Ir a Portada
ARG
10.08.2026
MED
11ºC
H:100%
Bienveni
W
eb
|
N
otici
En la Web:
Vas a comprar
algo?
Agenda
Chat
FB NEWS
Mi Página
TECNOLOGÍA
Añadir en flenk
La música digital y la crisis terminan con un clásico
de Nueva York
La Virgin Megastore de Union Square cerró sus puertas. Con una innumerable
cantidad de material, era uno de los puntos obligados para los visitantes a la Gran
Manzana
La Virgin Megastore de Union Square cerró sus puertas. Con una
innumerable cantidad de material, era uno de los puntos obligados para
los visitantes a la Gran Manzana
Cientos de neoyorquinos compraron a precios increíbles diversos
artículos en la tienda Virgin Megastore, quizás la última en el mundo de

######

Task: Switch every "Union Square" in the data above to "Times Square" and give all the lines again, with nothing else changed.

Exercise result:
Ir a Portada
ARG
10.08.2026
MED
11ºC
H:100%
Bienveni
W
eb
|
N
otici
En la Web:
Vas a comprar
algo?
Agenda
Chat
FB NEWS
Mi Página
TECNOLOGÍA
Añadir en flenk
La música digital y la crisis terminan con un clásico
de Nueva York
La Virgin Megastore de Times Square cerró sus puertas. Con una innumerable
cantidad de material, era uno de los puntos obligados para los visitantes a la Gran
Manzana
La Virgin Megastore de Times Square cerró sus puertas. Con una
innumerable cantidad de material, era uno de los puntos obligados para
los visitantes a la Gran Manzana
Cientos de neoyorquinos compraron a precios increíbles diversos
artículos en la tienda Virgin Megastore, quizás la última en el mundo de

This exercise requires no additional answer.